Tugas 1:
Ulangi baris-baris entri persis sama, dari awal entri sampai dengan baris yang memuat "genus: Cyclanthera", termasuk baris itu sendiri.

Teks Bacaan:
****************************************

Mohon tunggu...
Harmoko
Harmoko Mohon Tunggu... Penulis Penuh Tanya

"Menulis untuk menggugah, bukan menggurui. Bertanya agar kita tak berhenti berpikir."

Selanjutnya

Tutup

Hukum

Korupsi Pasar Cinde: Ketika Revitalisasi Jadi Alat Merampok Uang Rakyat

7 Juli 2025   23:20 Diperbarui: 7 Juli 2025   23:20 108
+
Laporkan Konten
Laporkan Akun
Kompasiana adalah platform blog. Konten ini menjadi tanggung jawab bloger dan tidak mewakili pandangan redaksi Kompas.
Lihat foto
Ilustrasi: Gambar ini dihasilkan dengan bantuan AI.

Oleh: Harmoko | Senin, 7 Juli 2025

Ketika sebuah bangunan bersejarah dibongkar atas nama kemajuan, publik berharap diganti dengan sesuatu yang lebih baik, lebih manusiawi, dan lebih membanggakan. 

Tapi bagaimana bila yang terjadi justru sebaliknya: pasar heritage lenyap, revitalisasi mangkrak, dan uang rakyat raib entah ke mana? Kasus korupsi Pasar Cinde adalah tragedi kolektif bagi warga Palembang---bahkan simbol gagalnya etika pembangunan di negeri ini.

Pada Senin, 7 Juli 2025, Kejaksaan Tinggi Sumatera Selatan resmi menetapkan Harnojoyo, mantan Wali Kota Palembang, sebagai tersangka kasus korupsi proyek revitalisasi Pasar Cinde.

****************************************

Entri yang Ditampilkan:
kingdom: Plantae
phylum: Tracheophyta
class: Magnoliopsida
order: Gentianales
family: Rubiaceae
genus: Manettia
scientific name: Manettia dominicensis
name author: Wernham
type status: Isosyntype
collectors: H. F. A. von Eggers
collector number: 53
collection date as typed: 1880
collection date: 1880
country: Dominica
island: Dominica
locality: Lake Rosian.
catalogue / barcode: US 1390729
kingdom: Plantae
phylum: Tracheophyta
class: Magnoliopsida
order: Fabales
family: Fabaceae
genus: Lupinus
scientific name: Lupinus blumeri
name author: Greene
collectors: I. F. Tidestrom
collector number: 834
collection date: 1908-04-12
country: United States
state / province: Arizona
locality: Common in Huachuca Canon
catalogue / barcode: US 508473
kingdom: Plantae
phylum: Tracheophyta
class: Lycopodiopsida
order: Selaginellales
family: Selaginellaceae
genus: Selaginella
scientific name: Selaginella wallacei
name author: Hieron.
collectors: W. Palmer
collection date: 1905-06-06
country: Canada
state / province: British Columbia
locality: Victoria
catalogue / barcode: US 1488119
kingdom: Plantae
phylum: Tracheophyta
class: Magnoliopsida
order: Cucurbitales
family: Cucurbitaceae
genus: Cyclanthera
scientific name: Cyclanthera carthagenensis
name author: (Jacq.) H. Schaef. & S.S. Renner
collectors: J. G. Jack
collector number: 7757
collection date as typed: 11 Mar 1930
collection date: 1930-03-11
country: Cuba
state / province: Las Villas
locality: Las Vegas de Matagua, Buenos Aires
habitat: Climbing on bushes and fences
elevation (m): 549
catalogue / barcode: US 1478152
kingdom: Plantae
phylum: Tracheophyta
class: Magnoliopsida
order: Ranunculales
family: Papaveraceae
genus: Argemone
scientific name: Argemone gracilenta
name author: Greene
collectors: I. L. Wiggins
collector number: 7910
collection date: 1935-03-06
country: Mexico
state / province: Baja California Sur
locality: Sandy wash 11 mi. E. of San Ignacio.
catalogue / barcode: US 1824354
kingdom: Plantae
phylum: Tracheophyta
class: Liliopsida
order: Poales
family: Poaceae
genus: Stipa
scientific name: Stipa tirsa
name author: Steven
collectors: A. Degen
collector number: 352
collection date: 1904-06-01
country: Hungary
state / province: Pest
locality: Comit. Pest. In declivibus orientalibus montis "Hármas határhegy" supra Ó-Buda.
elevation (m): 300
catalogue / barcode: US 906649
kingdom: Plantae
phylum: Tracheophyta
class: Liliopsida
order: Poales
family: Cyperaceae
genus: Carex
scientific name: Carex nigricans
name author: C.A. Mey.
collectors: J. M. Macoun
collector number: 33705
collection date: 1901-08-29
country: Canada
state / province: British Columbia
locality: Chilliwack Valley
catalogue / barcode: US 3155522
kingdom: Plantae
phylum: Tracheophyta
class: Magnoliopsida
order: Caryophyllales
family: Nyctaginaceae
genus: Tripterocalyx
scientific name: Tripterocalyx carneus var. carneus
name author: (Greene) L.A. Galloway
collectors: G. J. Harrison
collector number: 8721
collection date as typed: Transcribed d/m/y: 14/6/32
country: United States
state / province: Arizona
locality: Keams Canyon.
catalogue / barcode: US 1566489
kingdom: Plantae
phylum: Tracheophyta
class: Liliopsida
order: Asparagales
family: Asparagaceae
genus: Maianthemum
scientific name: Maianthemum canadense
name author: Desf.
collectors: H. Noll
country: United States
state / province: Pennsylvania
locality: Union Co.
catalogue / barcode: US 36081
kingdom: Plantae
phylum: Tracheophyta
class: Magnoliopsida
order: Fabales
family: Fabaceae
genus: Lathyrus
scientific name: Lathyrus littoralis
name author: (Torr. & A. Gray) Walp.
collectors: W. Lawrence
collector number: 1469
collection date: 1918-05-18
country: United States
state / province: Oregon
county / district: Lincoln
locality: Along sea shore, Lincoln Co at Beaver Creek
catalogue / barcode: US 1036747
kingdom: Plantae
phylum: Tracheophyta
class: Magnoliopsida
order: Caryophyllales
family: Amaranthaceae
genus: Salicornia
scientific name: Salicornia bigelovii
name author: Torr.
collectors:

****************************************

Tugas 2:
Ringkaskan paragraf dalam artikel tentang Pasar Cinde yang diawali "Tapi bagaimana bila" tanpa menghilangkan fakta-fakta utamanya.

Jawaban 1:
kingdom: Plantae
phylum: Tracheophyta
class: Magnoliopsida
order: Gentianales
family: Rubiaceae
genus: Manettia
scientific name: Manettia dominicensis
name author: Wernham
type status: Isosyntype
collectors: H. F. A. von Eggers
collector number: 53
collection date as typed: 1880
collection date: 1880
country: Dominica
island: Dominica
locality: Lake Rosian.
catalogue / barcode: US 1390729
kingdom: Plantae
phylum: Tracheophyta
class: Magnoliopsida
order: Fabales
family: Fabaceae
genus: Lupinus
scientific name: Lupinus blumeri
name author: Greene
collectors: I. F. Tidestrom
collector number: 834
collection date: 1908-04-12
country: United States
state / province: Arizona
locality: Common in Huachuca Canon
catalogue / barcode: US 508473
kingdom: Plantae
phylum: Tracheophyta
class: Lycopodiopsida
order: Selaginellales
family: Selaginellaceae
genus: Selaginella
scientific name: Selaginella wallacei
name author: Hieron.
collectors: W. Palmer
collection date: 1905-06-06
country: Canada
state / province: British Columbia
locality: Victoria
catalogue / barcode: US 1488119
kingdom: Plantae
phylum: Tracheophyta
class: Magnoliopsida
order: Cucurbitales
family: Cucurbitaceae
genus: Cyclanthera

Jawaban 2:
Dalam kasus korupsi Pasar Cinde, yang terjadi justru kebalikan dari harapan publik: pasar heritage lenyap, revitalisasi mangkrak, dan uang rakyat raib. Kasus ini menjadi tragedi kolektif bagi warga Palembang sekaligus simbol gagalnya etika pembangunan di negeri ini.